Première nouveauté : ce texte définit un ordre successoral, c'est-à-dire les ayants-droits prioritaires, avec au premier rang le conjoint ou le concubin, suivi des enfants, puis des ascendants. Cela permet de sécuriser une partie de l’attribution de l’héritage.
La demande de succession devra être déposée dans un délai d’un an. Un laps de temps qui vise à respecter les rituels de deuil dans la société kanak. Cet acte sera ensuite rédigé par un officier public coutumier.

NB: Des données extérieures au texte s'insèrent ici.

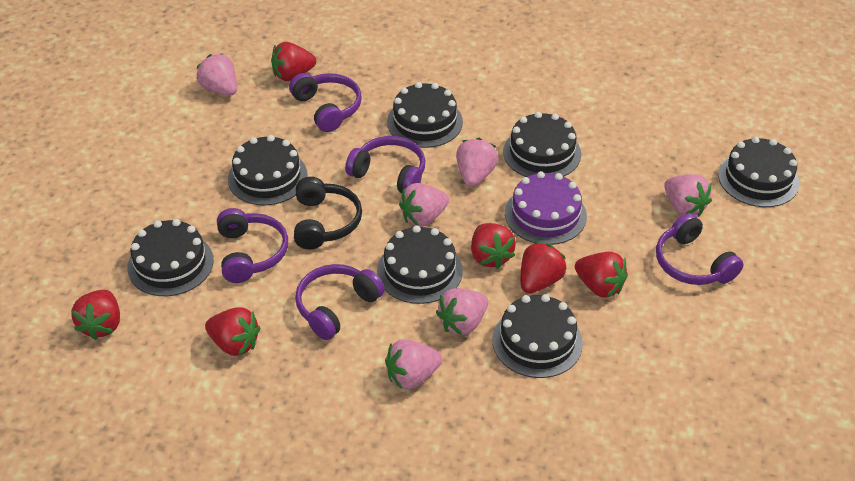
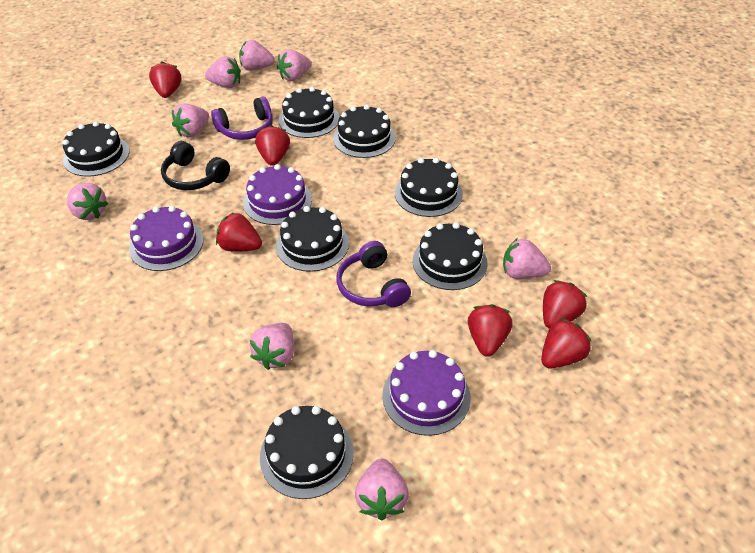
pink strawberry: [196,53,237,96] [385,339,442,389] [399,183,449,227] [436,288,488,336] [456,138,498,187] [664,174,712,216] = 6 -> [67,183,108,220] [172,104,209,137] [205,56,241,88] [239,40,275,71] [249,323,294,370] [277,50,311,81] [355,458,409,520] [503,238,551,279] = 8
purple cake: [505,171,587,245] = 1 -> [129,206,203,271] [243,164,312,225] [382,350,471,436] = 3
purple headphones: [217,208,288,283] [289,73,362,132] [295,264,385,340] [345,136,425,193] [656,213,744,285] = 5 -> [211,97,273,140] [336,241,411,307] = 2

L’inventaire des biens du défunt sera désormais réalisé par une direction de la Nouvelle-Calédonie, la Direction de la gestion et de la réglementation des Affaires coutumières. Le temps que la succession soit réglée, le conjoint survivant recevra une allocation provisoire d’assistance, dès lors que le compte bancaire du défunt est positif à hauteur au moins du SMG.
Autre nouveauté : les personnes majeures pourront, de leur vivant, choisir d’attribuer une partie de leurs biens à d’autres personnes de leur choix. C’est le principe de donation-cession.
Ce texte place enfin le clan et les autorités coutumières comme piliers de l’organisation du monde kanak. Ils seront les garants du bon déroulement de chaque succession.